====== Given data

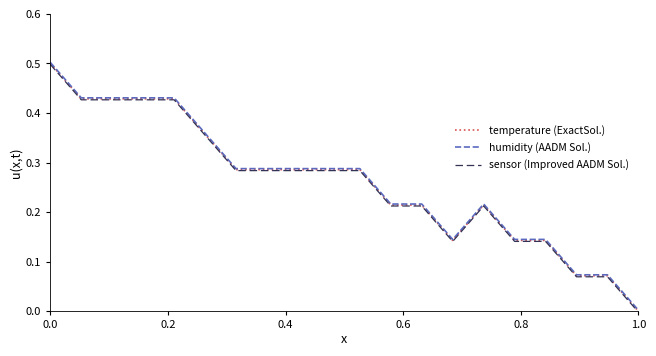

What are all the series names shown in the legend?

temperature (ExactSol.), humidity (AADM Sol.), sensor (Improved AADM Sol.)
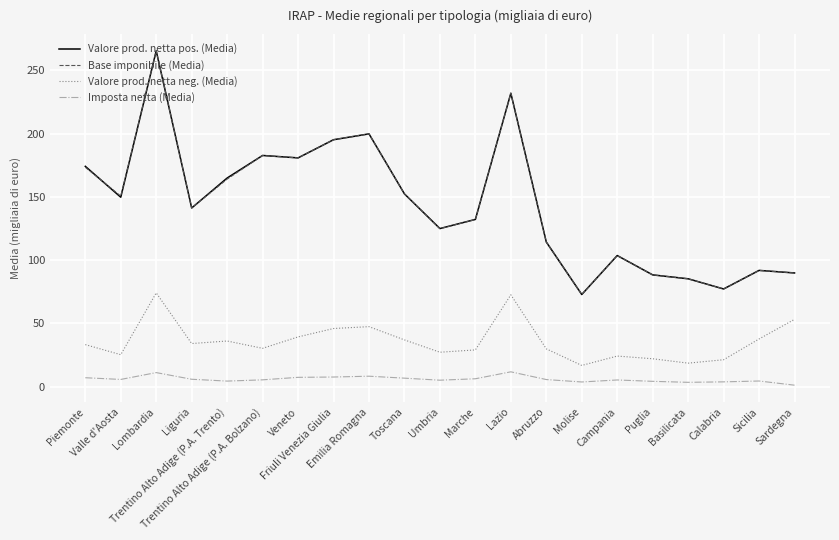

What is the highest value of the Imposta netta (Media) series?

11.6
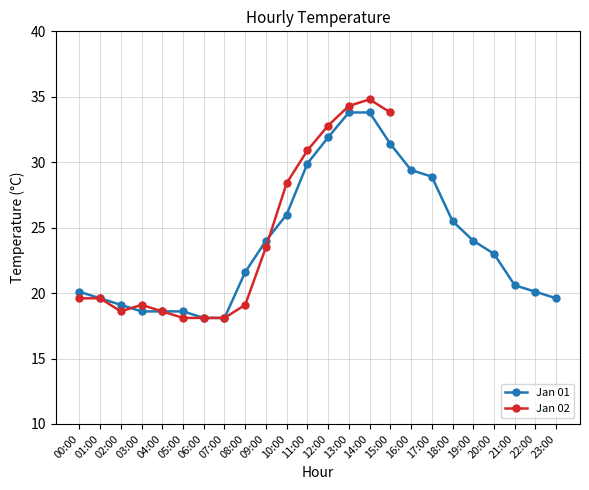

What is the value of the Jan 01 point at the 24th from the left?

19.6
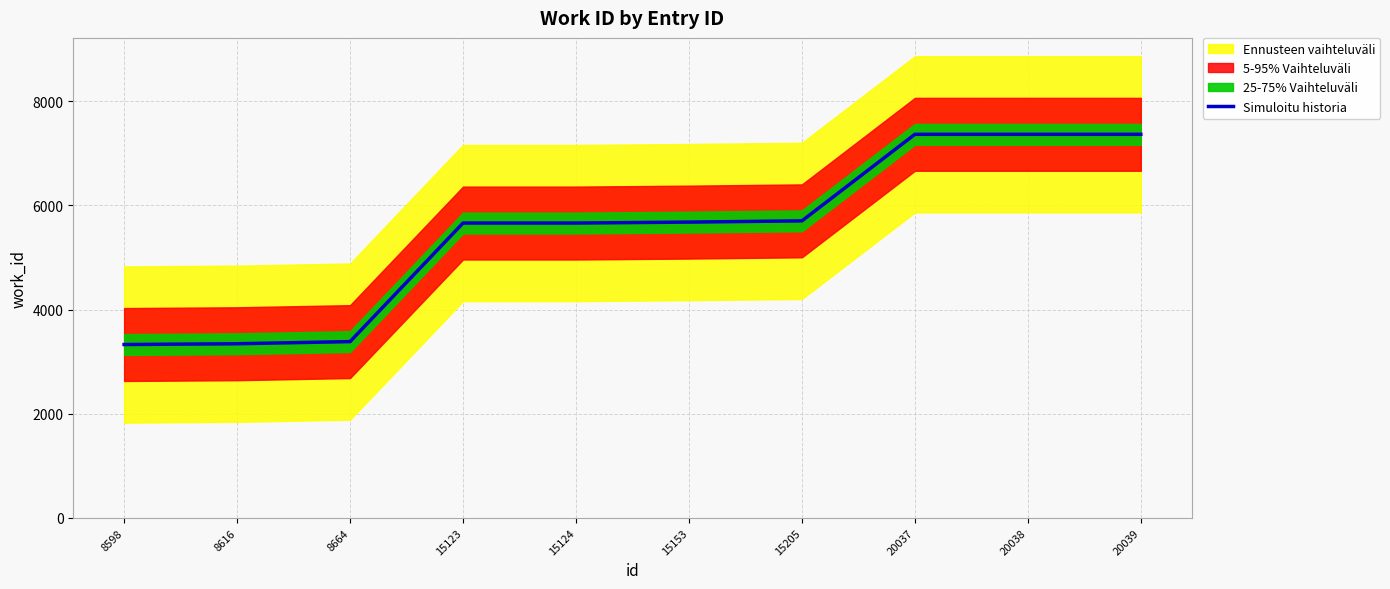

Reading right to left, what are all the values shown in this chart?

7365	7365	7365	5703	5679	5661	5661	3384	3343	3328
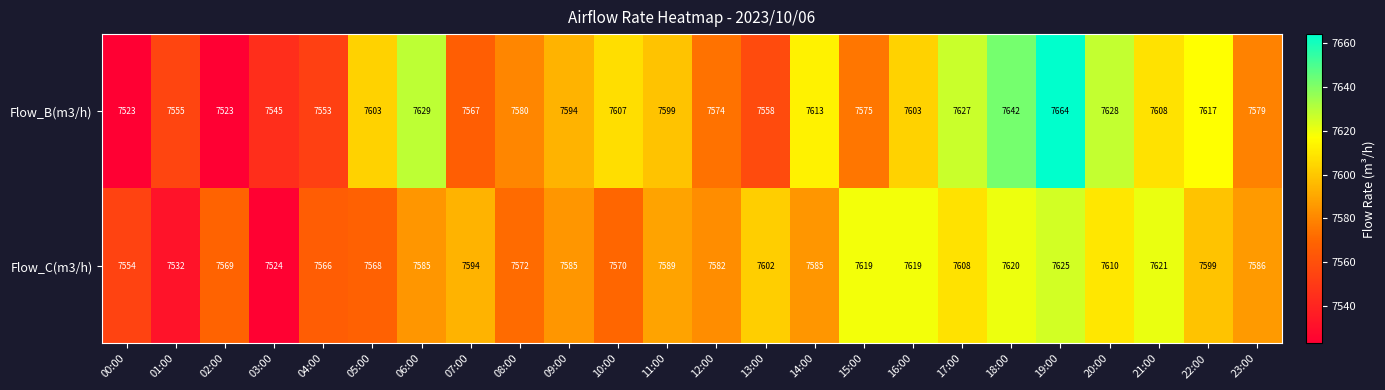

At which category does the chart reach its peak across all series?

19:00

============
====== Given data

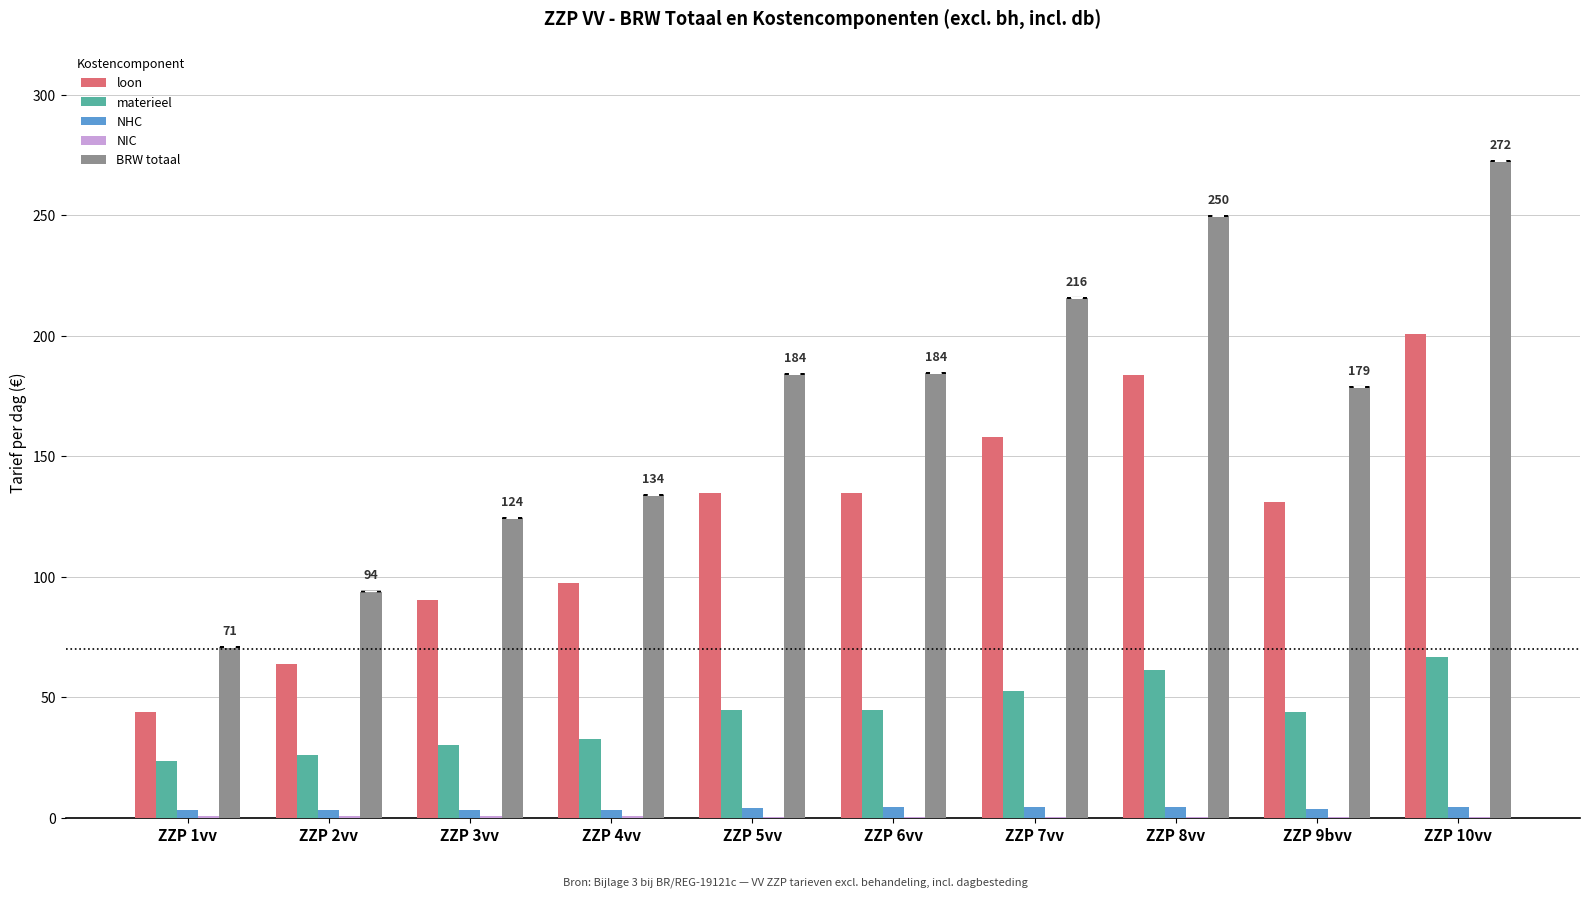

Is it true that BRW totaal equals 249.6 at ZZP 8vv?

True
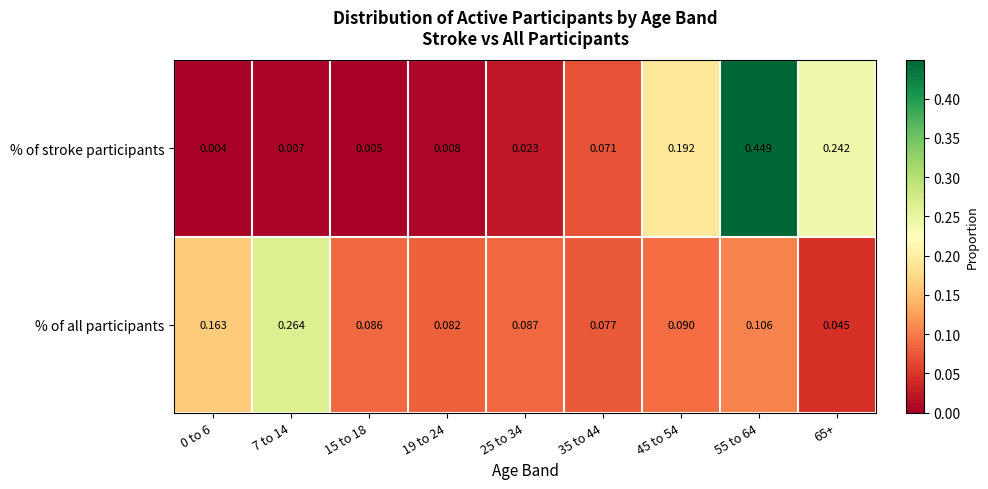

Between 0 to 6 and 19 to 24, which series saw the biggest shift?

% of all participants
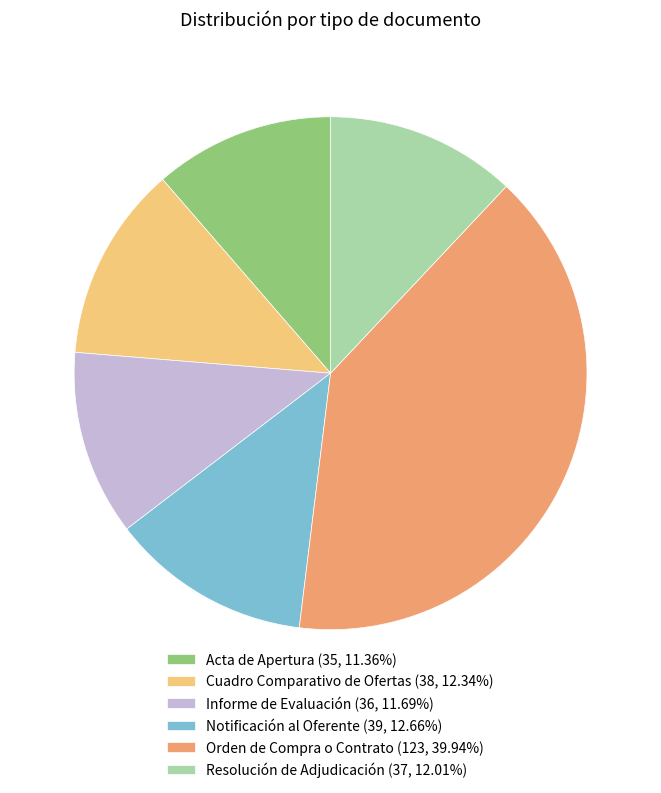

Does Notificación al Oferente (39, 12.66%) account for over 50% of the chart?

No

============
====== Given data

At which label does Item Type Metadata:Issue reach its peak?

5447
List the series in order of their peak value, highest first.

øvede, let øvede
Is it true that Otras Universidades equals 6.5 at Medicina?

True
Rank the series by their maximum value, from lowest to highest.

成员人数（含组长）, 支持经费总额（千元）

============

Copy out the items above again word for word, starting at the line that contains "What is the highest" and ending at the line that contains "At which category". Leave the pictures out of your copy.

### [Solution]
What is the highest value of the Imposta netta (Media) series?

11.6

What is the value of the Jan 01 point at the 24th from the left?

19.6

Reading right to left, what are all the values shown in this chart?

7365	7365	7365	5703	5679	5661	5661	3384	3343	3328

At which category does the chart reach its peak across all series?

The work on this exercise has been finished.